## TEXT BLOCK
Data nodes not ingesting new documents for over 10 min

Hi, I've got about 10 data nodes (this value fluctuates throughout the day) that are triggering my "no new documents" alert, that'll trigger if a node doesn't ingest documents for over 10 minutes.
When checking the logs on these nodes they all have the last attempted "BulkShardRequest" in common, on the 9th Jan, for an index that doesn't seem to exist ".monitoring-es-7-2024.01.09". I can see however the monitoring indexes from the 13/01/2024 until 19/01/2024.
The stack trace looks something like this

...
{"type": "server", "timestamp": "2024-01-09T09:43:31,959Z", "level": "WARN", "component": "o.e.x.m.e.l.LocalExporter", "cluster.name": "elasticsearch", "node.name": "elasticsearch-data-8", "message": "unexpected error while indexing monitoring document", "cluster.uuid": "**", "node.id": "**" ,1/9/2024 9:43:31 AM "stacktrace": ["org.elasticsearch.xpack.monitoring.exporter.ExportException: UnavailableShardsException[[.monitoring-es-7-2024.01.09][0] primary shard is not active Timeout: [1m], request: [BulkShardRequest [[.monitoring-es-7-2024.01.09][0]] containing [index {[.monitoring-es-7-2024.01.09][_doc]
...

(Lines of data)
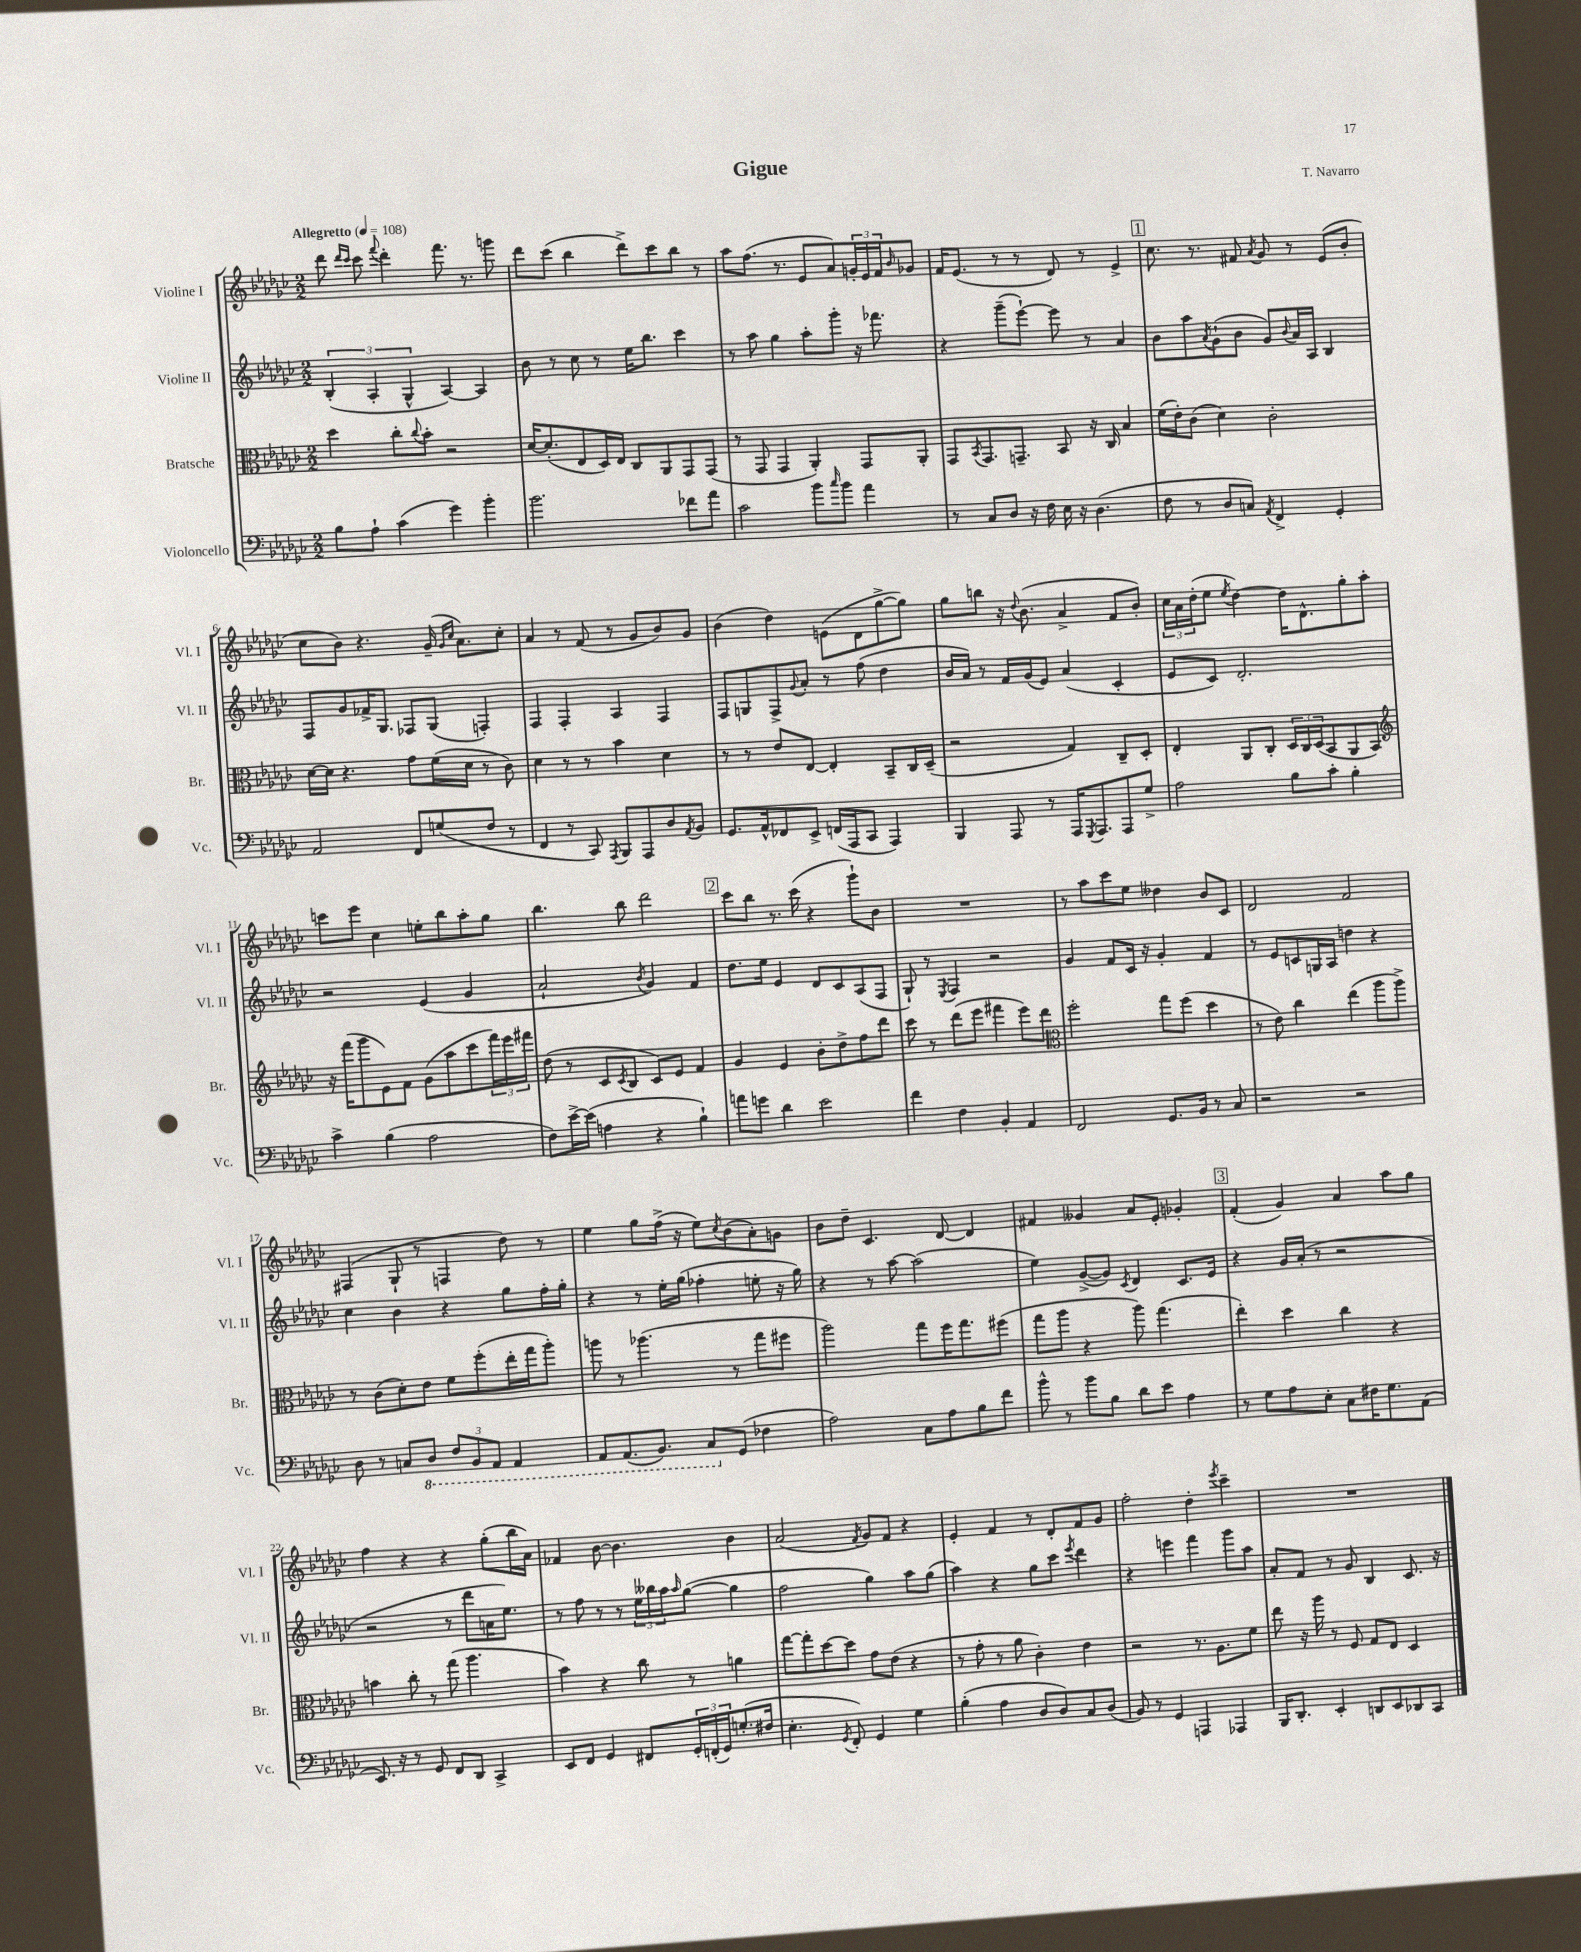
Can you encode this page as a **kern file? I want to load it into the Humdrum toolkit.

**kern	**kern	**kern	**kern
*staff4	*staff3	*staff2	*staff1
*clefF4	*clefC3	*clefG2	*clefG2
*k[b-e-a-d-g-c-]	*k[b-e-a-d-g-c-]	*k[b-e-a-d-g-c-]	*k[b-e-a-d-g-c-]
*M2/2	*M2/2	*M2/2	*M2/2
*MM108	*MM108	*MM108	*MM108
8B-	4dd-	(6B-'	8ddd-
.	.	.	16qqddd-
.	.	.	16qqccc-
8A-`	.	.	8ccc-
.	.	6A-'	.
.	.	.	8qqfff
(4c-	8cc-'	.	4ddd-'
.	.	6G-^^	.
.	8qqcc-	.	.
.	8b-'	.	.
4g-)	2r	[4A-)	8.fff
.	.	.	8.r
4b-'	.	4A-]	.
.	.	.	8ggg
=	=	=	=
2.b-	[16d-	8b-	8ddd-
.	(8.d-']	.	.
.	.	8r	(8ccc-
.	8E-	8cc-	4bb-
.	16D-)	8r	.
.	16E-	.	.
.	8C-	16ee-	8ddd-^)
.	.	8.bb-	.
.	8AA-	.	8ccc-
8f-	8GG-	4ccc-	8bb-
8a-	(8GG-	.	8r
=	=	=	=
2c-	8r	8r	8aa-
.	8GG-	8aa-	(8.ff
.	4GG-	4gg-	.
.	.	.	8.r
8b-	4AA-')	8aa-'	8e-
16qqcc-	.	.	.
8b-	.	8ggg-'	8a-)
4a-	8GG-	16r	24g'
.	.	.	24e-
.	.	8.fff-	.
.	.	.	24f
.	.	.	16qqb-
.	8AA-'	.	8g-
=	=	=	=
8r	8GG-	4r	16f
.	.	.	(8.e-
.	8qBB-	.	.
8C-	8.GG-	.	.
8D-	.	(8ggg-~	8r
.	8.GG~	.	.
16r	.	[8eee-`)	8r
16F	.	.	.
16E-	8BB-	8eee-]	8d-)
16r	.	.	.
(4.D-	16r	8r	8r
.	16C-	.	.
.	4B-	4a-	4e-^
=	=	=	=
8F	(16f	8b-	8.cc-
.	16e-')	.	.
8r	(8c-	8aa-	.
.	.	.	8.r
.	.	8qa-	.
8D-	4d-)	(8g-`	.
8C)	.	8b-	8f#
8qAA-	.	.	8qa-
4FF^	2c-'	8g-)	8g-
.	.	8qqb-	.
.	.	16a-	8r
.	.	16A-	.
4GG-'	.	4B-	(8e-
.	.	.	8b-'
=	=	=	=
2AA-	[16d-	8F	8cc-
.	16d-]	.	.
.	4.r	8g-	8b-)
.	.	16f-^	4.r
.	.	8.G-	.
8FF	8g-	8F-	.
(8G	(16f	(8G-	(16g-~
.	.	.	16qqg-
.	.	.	16qqcc-
.	16d-	.	8.a-)
8F	8r	4F')	.
8r	8c-)	.	8cc-'
=	=	=	=
4FF	4d-	4F	4a-
8r	8r	4F'	8r
8CC-)	8r	.	(8f
8qAAA-	.	.	.
8BBB-	4b-	4A-	8r
8AAA-	.	.	8g-
8D-	4d-	4F	8b-)
8qAA-	.	.	.
8BB-	.	.	8g-
=	=	=	=
8.GG-	8r	8F	(4b-
.	8r	8G	.
16AA-^^	.	.	.
8FF-	8e-	8F^	4dd-)
.	.	8qqg-	.
8EE-^	[8E-	8a-'	.
(16FF	4E-']	8r	(8e
16AAA-	.	.	.
8CC-	.	(8ff	8d-
4AAA-)	8BB-~	4dd-	[8gg-^
.	16C-	.	8gg-])
.	(16D-~	.	.
=	=	=	=
4BBB-	2r	16b-	8gg-
.	.	16a-)	.
.	.	8r	8bb
8AAA-	.	16f	16r
.	.	.	8qqdd-
.	.	(16g-	(8.b-
8r	.	8e-)	.
16AAA-	4G-)	(4a-	4a-^
8qGGG-	.	.	.
8.AAA-	.	.	.
8AAA-	8C-~	4c-'	8f
8G-^	8D-'	.	8b-')
=	=	=	=
2A-	4E-'	8e-	24cc-
.	.	.	24a-
.	.	.	(24dd-'
.	.	8c-)	8ee-
.	.	.	8qee-
.	8AA-	2.d-'	[4dd-)
.	8C-'	.	.
8B-	24D-	.	16dd-]
.	24C-	.	.
.	.	.	8.d-^^
.	(24D-	.	.
8c-'	8BB-	.	.
4B-'	8AA-	.	8gg-'
.	8BB-)	.	8aa-'
=	=	=	=
*	*clefG2	*	*
4c-^	16r	2r	8ccc
.	(16fff	.	.
.	8ggg-	.	8eee-
(4B-	8e-)	.	4cc-
.	8f	.	.
2A-	(8g-	(4e-	8ee'
.	8aa-	.	8bb-
.	8ccc-	4g-	8aa-'
.	24fff)	.	8gg-
.	24eee-	.	.
.	24fff#	.	.
=	=	=	=
8F)	(8dd-	2a-`	4.bb-
[16e-^	8r	.	.
(16e-]	.	.	.
4A	8c-	.	.
.	8qc-	.	.
.	8B-	.	8bb-
.	.	8qb-	.
4r	8c-)	4g-)	2ddd-
.	8e-	.	.
4B-`)	4f	4f	.
=	=	=	=
8a	4g-	8.dd-	8ccc-
8g	.	.	8bb-
.	.	16ee-	.
4d-	4e-	4e-	8.r
.	.	.	(16ccc-
2e-	8b-'	8d-	4r
.	8dd-^	8c-	.
.	8ff	(8A-	8ggg-`)
.	8ddd-	8F	8b-
=	=	=	=
4f	8ccc-	8G-`)	1r
.	8r	8r	.
.	.	8qE-	.
4F	(8ddd-	4F	.
.	8eee-	.	.
4BB-'	4fff#	2r	.
4AA-	8eee-)	.	.
.	8ddd-	.	.
=	=	=	=
*	*clefC3	*	*
2FF	2ff'	4g-	8r
.	.	.	8aa-
.	.	8f	8ccc-
.	.	16c-	8ee-
.	.	16r	.
8.GG-	8gg-	4g-'	4dd--
.	(8ff	.	.
16BB-	.	.	.
8r	4dd-	4f	8b-
8C-	.	.	8c-
=	=	=	=
2r	8r	8r	2d-
.	8e-)	8e-	.
.	4cc-	8c	.
.	.	16G	.
.	.	16A-	.
2r	(4ee-	4dd	2f
.	8aa-	4r	.
.	8aa-^)	.	.
=	=	=	=
8D-	8r	4cc-	(4F#
8r	(8c-	.	.
8C	8d-')	4b-	8G-`
8DD-	8e-	.	8r
12FF	8f	4r	4F
12BBB-	.	.	.
.	(8ff'	.	.
12AAA-	.	.	.
4AAA-	16ee-'	8gg-	8dd-)
.	16gg-	.	.
.	8aa-')	16ff'	8r
.	.	16gg-'	.
=	=	=	=
8AAA-	8aa	4r	4ee-
(8.AAA-	8r	.	.
.	(4.aa-	8r	8gg-
8.BBB-)	.	.	.
.	.	16ee-'	(16ff^
.	.	(16gg-	16r
8CC-	.	4ff-'	8ee-)
.	.	.	8qcc-
(8GG-	8r	.	(8b-
4F-	8gg-	8ee'	8a-')
.	8ff#	16r	8g
.	.	16gg-)	.
=	=	=	=
2A-)	2aa-)	4r	8b-
.	.	.	8dd-~
.	.	8r	4.c-
.	.	[8aa-	.
8C-	8gg-	(2aa-]	.
8A-	16ff	.	[8d-
.	8.gg-	.	.
8B-	.	.	4d-]
8f	(8ff#	.	.
=	=	=	=
8b-^^	8gg-	4ee-)	4f#
8r	8aa-	.	.
8b-	4r	([8g-^	4g--
8B-	.	8g-])	.
.	.	8qc-	.
8d-	8aa-)	4d-	8a-
8e-	(4.gg-	.	8e-'
4A-	.	8.c-	4g-'
.	.	16e-	.
=	=	=	=
8r	4ee-')	4r	(4f'
8G-	.	.	.
8A-	4dd-	16g-	4g-)
.	.	(16a-'	.
8E-'	.	8r	.
8C-	4cc-	2r	4a-
16F#	.	.	.
8.G-	.	.	.
.	4r	.	8aa-
(8AA-	.	.	8gg-
=	=	=	=
8.EE-)	4b	2r	4ff
16r	.	.	.
8r	8cc-'	.	4r
8GG-	8r	.	.
8FF	(8gg-	8r	4r
8DD-	4.aa-	8ddd-	.
4CC-^	.	16a	(8gg-'
.	.	8.ee-)	.
.	.	.	16bb-
.	.	.	16a-)
=	=	=	=
8EE-	4b-)	8r	4f-
8FF	.	8ff	.
4GG-	4r	8r	[8b-
.	.	8r	4.b-]
8FF#	8cc-	24ee-	.
.	.	24bb--	.
.	.	24aa-	.
.	.	16qqaa-	.
24GG-'	8r	([8gg-	.
(24FF'	.	.	.
24GG-)	.	.	.
(8.G'	4a	4gg-]	4b-
16F#	.	.	.
=	=	=	=
4.E-'	[8gg-	2ff	(2a-
.	8gg-']	.	.
.	[8dd-	.	.
8qGG-	.	.	.
8FF')	8dd-]	.	.
.	.	.	8qf
4GG-	8g-	4gg-)	8g-)
.	(8e-	.	8f
4G-	4r	8aa-	4r
.	.	(8gg-	.
=	=	=	=
(4B-'	8r	4aa-)	4e-'
.	8g-'	.	.
4A-	8r	4r	4f
.	8a-	.	.
8D-	4c-')	8gg-	8r
8D-)	.	8ccc-	8d-'
.	.	8qeee-	.
8C-	4e-	4ddd-	8f
(8D-	.	.	8g-
=	=	=	=
8BB-)	2r	4r	2ff'
8r	.	.	.
4GG-	.	4eee	.
4AAA	8.r	4fff	4dd-'
.	8.A-	.	.
.	.	.	8qeee-
4AAA-	.	8ggg-	4ccc-~
.	8f	8aa-	.
=	=	=	=
16BBB-	8ee-	8a-'	1r
8.DD-'	.	.	.
.	16r	8f	.
.	16aa-	.	.
4EE-'	8r	8r	.
.	8F	8g-	.
8DD	8G-	4B-	.
8EE-	8E-	.	.
8DD-	4D-	8.c-	.
8CC-	.	.	.
.	.	16r	.
==	==	==	==
*-	*-	*-	*-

## SHORT TASK 1
In the forum post about data nodes not ingesting documents, what index does the last attempted "BulkShardRequest" target?
## SHORT TASK 2
Pick up the forum post about data nodes not ingesting documents from where it stops and carry it on.

## EXERCISE OUTPUT 1
.monitoring-es-7-2024.01.09

## EXERCISE OUTPUT 2
"Caused by: org.elasticsearch.action.UnavailableShardsException: [.monitoring-es-7-2024.01.09][0] primary shard is not active Timeout: [1m], request: [BulkShardRequest [[.monitoring-es-7-2024.01.09][0]] containing [index {[.monitoring-es-7-2024.01.09][_doc].[**],  

This cluster has been under disk usage pressure recently and had more data nodes joining the cluster on that day (9th Jan).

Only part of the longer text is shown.